Most of my bits, 3/8" and smaller are 1/4" shank..... 3/4" and larger are 1/2" shank and from 3/8 to 3/4 are either, depending on usage. I have several duplicate bits in that range that mainly differ in shank size. :smile:


----------



## Marine04 (Sep 4, 2013)

Thanks for the quality chart! Will definitely make sure to pay the extra cash for the bits that require a lot of precision to keep appearances up in my projects. 
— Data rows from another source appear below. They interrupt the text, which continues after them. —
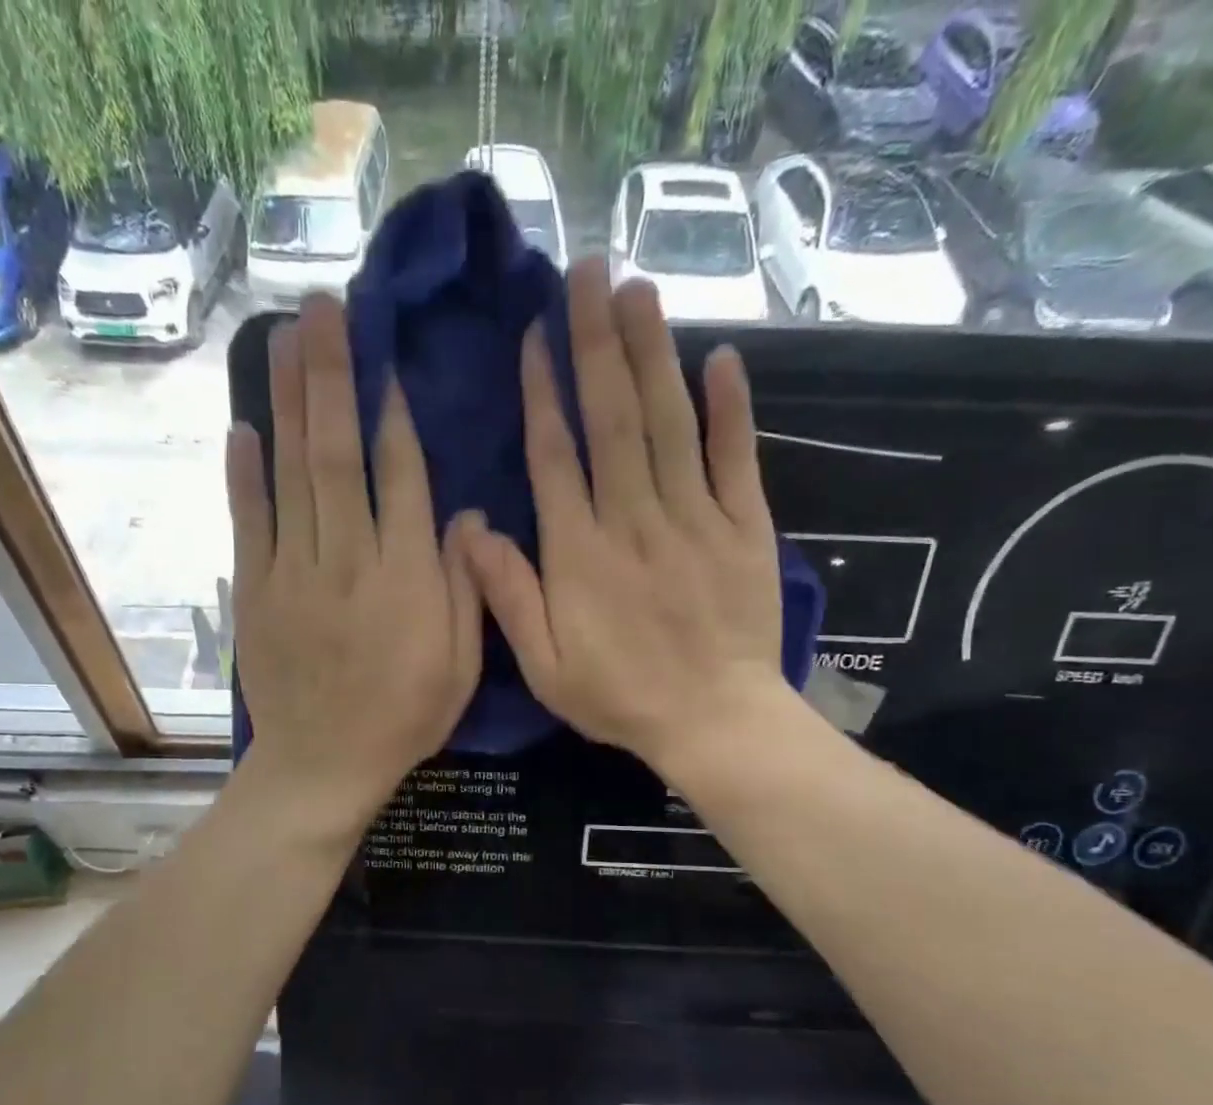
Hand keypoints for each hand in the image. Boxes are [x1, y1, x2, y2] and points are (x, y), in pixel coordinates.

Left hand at [228, 293, 482, 821]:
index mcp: (406, 580)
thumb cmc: (403, 718)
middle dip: (331, 377)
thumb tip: (465, 515)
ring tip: (287, 337)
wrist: (323, 765)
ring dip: (289, 402)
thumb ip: (465, 589)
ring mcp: (293, 573)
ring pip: (291, 474)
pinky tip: (243, 425)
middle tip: (323, 309)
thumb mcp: (461, 666)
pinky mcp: (256, 591)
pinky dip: (244, 474)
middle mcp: (348, 562)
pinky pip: (249, 522)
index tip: (385, 358)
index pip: (400, 479)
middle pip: (337, 455)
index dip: (392, 415)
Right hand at [460, 259, 801, 778]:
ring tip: (639, 290)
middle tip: (589, 274)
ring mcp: (695, 519)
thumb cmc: (621, 698)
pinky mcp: (744, 528)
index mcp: (580, 555)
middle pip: (614, 420)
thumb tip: (469, 529)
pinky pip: (735, 459)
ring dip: (654, 355)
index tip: (538, 334)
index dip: (545, 392)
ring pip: (670, 424)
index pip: (557, 457)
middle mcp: (634, 521)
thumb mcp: (545, 666)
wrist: (714, 722)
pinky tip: (722, 357)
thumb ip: (509, 596)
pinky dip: (730, 409)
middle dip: (598, 344)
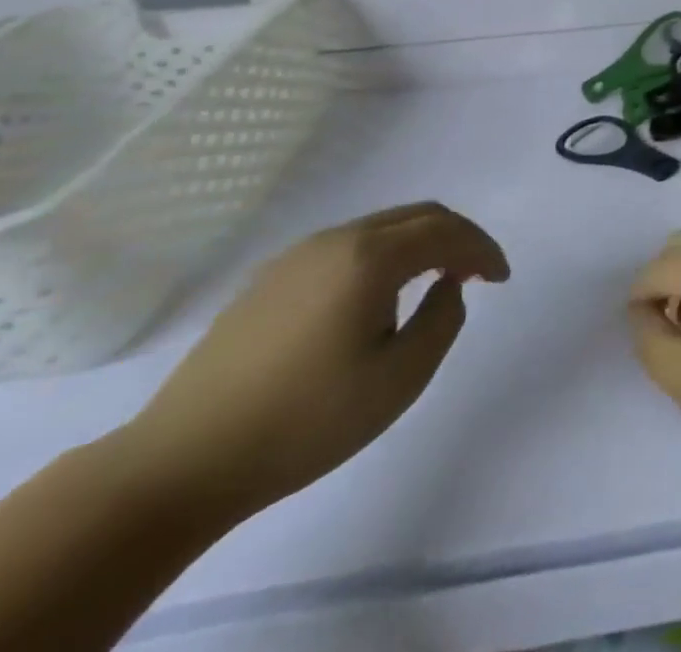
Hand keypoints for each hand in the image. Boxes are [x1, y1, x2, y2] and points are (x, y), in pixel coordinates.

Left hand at [117, 202, 509, 520]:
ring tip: (433, 282)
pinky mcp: (268, 280)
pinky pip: (347, 247)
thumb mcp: (400, 378)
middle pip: (418, 216)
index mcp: (371, 257)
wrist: (179, 465)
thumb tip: (446, 285)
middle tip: (477, 273)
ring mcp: (296, 257)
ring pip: (381, 228)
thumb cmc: (305, 421)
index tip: (501, 279)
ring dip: (420, 244)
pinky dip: (382, 256)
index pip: (448, 232)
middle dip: (457, 238)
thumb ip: (443, 318)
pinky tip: (377, 296)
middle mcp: (337, 240)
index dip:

I did see an online chart that showed a diameter and shank size. It pretty much showed anything under 1" diameter could use a 1/4 shank anything larger should use 1/2 and had a chart to know what speed to turn the bits at. Unfortunately my router only has one speed which is 25,000rpm so in pretty much limited to bits under 1" in diameter. I do plan to move up to a porter cable router with variable speeds and a 1/2 collet eventually. I want to try to keep all of my bits at 1/2 shank so if I get a router with only a 1/2 collet I won't have to buy an adapter or whatever. Just makes things simpler for me and a lot of specialty bits and sets only are available in 1/2 so might as well get 1/2 everything and a 1/2 router. I don't mind the extra cost because I will be using the bits and router daily and if rather pay for quality and not have to replace anything for years than go cheap and have to replace every 6-12 months. When I first got into electrical work my dad who is a lineman always told me pay the extra money for Kline hand tools and dewalt cordless power tools. It was great advice because I never had to replace a tool due to breaking or underperforming while I saw some other guys replacing their stuff constantly because they bought ryobi or some of the cheaper tools. For me it just makes sense to pay the extra 5-10 bucks on a bit and not have to replace it than buy the same bit multiple times throughout my lifetime. 

As always you guys give great advice and great information! One of my best and most reliable tools I have for woodworking is this app and being able to get all of your advice ;-)


----------